**提示本文:**
****

検体検査部門
検体とは、患者さんの血液・尿・便などのことです。中央検査室では、血液や尿・便を分析して、診断・治療に役立つデータを報告しています。また、一般的な血液学・生化学・免疫血清学項目は至急対応できるように 30分以内で報告を出来るようにしてます。
- 一般(尿・便)検査
尿は血液が腎臓でろ過された老廃物として出たものです。尿中の成分(PH、糖、蛋白、潜血など)や細胞(赤血球、白血球、細菌、結晶など)を調べることで、いろいろな病態の判断に利用されます。特に、糖尿病、腎機能、 尿路の状態などがわかります。
便検査の潜血反応では大腸ガンの早期発見に役立ちます。他にトリコモナス、寄生虫の検査や、胸水、腹水、髄液などの検査も行っています。
尿定性検査機器
便潜血検査機器
- 血液検査・凝固検査
血液中の細胞(白血球・赤血球・血小板など)の数や形態の検査を行います。赤血球数が出血や生成不良などで減少すると貧血となります。 白血球数は風邪やウイルス感染、炎症反応などで値が変動します。血小板数が少なすぎると、出血傾向がみられます。また、顕微鏡を用いての形態観察では、白血病などの血液疾患の発見につながります。 凝固・線溶検査では出血や止血機構の異常があるかを検査します 。
末消血液検査機器
凝固血検査機器
- 生化学検査・血糖検査
血液中から液性成分(血清)を遠心分離して、酵素、蛋白質、脂質、無機質、糖質などの生化学的成分を測定することにより、肝臓や腎臓・膵臓など主な臓器の機能異常が推測・診断ができます。

****

**取り組む問題:**
**a)** 検体検査部門の紹介文について、次の問いに答えてください。
(i) 一般的な血液学・生化学・免疫血清学項目は、何分以内に報告できるようにしていますか?
(ii) 便検査の潜血反応は、何の早期発見に役立ちますか?
(iii) 血小板数が少なすぎると、何がみられますか?
**b)** 検体検査部門の紹介文のうち「血液中の細胞(白血球・赤血球・血小板など)の数や形態」で始まる段落を、主な事実を残して箇条書きにまとめてください。

****

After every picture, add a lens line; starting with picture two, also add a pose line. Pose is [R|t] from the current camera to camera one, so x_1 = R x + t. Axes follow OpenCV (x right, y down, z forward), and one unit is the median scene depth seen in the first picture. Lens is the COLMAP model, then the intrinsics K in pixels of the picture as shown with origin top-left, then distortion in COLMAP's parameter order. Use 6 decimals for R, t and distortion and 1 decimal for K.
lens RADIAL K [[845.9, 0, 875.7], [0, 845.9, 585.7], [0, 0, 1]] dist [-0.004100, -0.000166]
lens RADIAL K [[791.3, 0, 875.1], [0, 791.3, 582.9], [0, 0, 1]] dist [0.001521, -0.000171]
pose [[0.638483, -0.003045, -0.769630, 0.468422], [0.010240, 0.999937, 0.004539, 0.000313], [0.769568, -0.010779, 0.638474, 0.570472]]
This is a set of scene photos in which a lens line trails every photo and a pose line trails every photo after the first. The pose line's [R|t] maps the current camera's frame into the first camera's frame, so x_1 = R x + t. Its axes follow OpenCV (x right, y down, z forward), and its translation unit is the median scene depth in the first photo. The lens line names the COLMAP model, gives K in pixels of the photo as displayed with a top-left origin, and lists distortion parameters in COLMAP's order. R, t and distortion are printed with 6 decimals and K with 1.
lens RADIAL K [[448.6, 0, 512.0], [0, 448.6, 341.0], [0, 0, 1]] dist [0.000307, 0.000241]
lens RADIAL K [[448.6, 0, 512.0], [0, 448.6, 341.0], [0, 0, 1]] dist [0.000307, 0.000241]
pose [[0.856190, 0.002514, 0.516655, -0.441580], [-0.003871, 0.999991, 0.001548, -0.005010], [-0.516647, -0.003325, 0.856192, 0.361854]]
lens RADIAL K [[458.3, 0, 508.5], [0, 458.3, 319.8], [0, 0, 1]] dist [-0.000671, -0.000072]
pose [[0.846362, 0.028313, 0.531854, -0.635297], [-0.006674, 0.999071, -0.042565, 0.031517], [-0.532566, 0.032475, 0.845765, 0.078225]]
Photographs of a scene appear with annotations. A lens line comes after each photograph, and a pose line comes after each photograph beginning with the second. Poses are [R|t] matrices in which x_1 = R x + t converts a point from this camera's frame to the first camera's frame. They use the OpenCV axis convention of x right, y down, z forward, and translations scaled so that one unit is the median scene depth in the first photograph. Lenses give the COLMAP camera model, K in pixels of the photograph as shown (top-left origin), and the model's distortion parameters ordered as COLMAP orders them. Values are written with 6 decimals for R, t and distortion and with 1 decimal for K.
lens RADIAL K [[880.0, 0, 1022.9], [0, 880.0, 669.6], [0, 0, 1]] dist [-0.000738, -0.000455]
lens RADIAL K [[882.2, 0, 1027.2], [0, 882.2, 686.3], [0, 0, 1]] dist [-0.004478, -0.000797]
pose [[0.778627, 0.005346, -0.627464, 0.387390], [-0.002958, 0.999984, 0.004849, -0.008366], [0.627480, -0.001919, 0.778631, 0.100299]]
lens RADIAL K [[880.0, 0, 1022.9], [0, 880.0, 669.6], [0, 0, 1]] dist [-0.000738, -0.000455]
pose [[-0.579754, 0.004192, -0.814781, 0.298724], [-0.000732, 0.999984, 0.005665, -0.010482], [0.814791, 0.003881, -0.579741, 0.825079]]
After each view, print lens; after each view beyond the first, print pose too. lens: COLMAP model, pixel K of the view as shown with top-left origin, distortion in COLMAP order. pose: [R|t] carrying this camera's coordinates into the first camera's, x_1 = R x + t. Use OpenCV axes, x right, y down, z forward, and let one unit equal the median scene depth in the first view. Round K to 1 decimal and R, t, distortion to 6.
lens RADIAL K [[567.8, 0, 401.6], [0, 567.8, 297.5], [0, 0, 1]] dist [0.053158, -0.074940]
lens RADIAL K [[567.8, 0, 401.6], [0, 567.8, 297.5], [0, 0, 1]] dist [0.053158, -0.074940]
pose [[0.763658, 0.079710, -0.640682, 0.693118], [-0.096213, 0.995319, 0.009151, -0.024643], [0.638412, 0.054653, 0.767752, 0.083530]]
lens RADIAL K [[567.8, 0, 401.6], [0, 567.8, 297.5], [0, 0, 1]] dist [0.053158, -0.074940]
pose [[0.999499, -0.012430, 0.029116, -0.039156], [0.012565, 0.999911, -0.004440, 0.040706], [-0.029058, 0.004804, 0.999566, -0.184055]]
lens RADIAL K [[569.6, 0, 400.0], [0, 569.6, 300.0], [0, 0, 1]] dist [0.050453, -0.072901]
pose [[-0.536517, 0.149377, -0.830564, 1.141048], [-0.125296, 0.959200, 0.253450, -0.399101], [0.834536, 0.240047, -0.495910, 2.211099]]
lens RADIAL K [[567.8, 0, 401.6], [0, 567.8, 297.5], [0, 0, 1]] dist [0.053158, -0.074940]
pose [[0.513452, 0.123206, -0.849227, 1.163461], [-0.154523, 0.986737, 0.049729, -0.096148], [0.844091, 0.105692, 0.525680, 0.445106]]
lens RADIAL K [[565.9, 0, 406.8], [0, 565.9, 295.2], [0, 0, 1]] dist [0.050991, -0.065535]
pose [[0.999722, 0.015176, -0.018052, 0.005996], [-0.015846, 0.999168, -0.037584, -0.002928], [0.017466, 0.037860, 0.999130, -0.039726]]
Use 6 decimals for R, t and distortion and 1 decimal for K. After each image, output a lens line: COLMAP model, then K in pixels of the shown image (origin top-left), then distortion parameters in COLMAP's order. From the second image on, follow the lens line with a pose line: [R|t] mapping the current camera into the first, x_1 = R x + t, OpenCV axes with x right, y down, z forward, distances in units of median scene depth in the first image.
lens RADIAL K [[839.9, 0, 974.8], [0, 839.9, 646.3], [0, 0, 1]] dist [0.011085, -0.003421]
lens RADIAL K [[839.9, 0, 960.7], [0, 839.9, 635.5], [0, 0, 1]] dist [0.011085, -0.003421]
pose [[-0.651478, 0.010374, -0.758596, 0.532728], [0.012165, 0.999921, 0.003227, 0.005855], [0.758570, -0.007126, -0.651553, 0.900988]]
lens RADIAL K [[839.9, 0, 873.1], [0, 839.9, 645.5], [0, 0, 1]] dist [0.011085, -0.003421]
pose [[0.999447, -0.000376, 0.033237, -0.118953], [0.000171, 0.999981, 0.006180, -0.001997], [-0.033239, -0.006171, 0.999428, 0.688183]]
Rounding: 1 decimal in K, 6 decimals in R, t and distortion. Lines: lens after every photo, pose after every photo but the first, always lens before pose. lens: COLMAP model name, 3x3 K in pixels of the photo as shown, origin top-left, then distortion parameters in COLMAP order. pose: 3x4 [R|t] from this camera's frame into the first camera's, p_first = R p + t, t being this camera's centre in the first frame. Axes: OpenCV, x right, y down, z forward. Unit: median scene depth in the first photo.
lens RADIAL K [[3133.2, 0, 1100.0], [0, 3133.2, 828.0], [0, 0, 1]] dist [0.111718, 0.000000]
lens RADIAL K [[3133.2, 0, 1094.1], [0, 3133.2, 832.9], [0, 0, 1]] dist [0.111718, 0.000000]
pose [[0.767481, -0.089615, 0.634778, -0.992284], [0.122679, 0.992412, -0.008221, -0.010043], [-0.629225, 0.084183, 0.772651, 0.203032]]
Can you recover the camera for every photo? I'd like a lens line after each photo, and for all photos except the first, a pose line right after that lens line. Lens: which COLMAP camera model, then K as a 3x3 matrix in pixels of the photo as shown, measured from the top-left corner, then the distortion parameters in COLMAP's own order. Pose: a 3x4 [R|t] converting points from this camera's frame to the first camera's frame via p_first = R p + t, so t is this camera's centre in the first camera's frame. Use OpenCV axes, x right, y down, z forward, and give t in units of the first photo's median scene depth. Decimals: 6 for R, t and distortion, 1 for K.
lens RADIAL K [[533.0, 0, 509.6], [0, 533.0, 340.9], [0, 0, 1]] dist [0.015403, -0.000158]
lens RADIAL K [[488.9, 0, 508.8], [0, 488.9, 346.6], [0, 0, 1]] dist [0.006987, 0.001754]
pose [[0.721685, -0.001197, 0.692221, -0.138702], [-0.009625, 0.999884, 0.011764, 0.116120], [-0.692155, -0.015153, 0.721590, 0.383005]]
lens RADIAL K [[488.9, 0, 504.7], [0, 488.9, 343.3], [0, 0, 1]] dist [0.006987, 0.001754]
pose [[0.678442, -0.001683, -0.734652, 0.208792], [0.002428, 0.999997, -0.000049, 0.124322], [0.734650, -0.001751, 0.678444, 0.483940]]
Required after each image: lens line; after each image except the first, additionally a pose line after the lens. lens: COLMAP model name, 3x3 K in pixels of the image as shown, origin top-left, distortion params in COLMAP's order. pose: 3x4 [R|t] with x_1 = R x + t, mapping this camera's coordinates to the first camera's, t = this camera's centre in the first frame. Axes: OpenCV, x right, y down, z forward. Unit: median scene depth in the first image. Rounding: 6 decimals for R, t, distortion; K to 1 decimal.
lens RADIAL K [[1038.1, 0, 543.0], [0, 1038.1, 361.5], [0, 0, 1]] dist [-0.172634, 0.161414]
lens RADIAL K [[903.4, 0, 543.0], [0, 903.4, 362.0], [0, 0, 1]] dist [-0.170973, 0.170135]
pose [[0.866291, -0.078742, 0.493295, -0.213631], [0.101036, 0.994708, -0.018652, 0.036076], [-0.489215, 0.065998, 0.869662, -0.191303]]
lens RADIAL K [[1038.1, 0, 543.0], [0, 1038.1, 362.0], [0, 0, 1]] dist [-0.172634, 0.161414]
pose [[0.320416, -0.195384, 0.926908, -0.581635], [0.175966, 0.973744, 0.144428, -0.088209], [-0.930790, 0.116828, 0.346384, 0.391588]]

****

**解答例:**
**a)**
(i) 30分以内
(ii) 大腸ガン
(iii) 出血傾向

**b)**
- 血液中の細胞(白血球・赤血球・血小板など)の数や形態を検査する
- 赤血球数が出血や生成不良などで減少すると貧血になる
- 白血球数は風邪、ウイルス感染、炎症反応などで変動する
- 血小板数が少なすぎると出血傾向がみられる
- 顕微鏡での形態観察は、白血病などの血液疾患の発見につながる
- 凝固・線溶検査では、出血や止血機構の異常の有無を調べる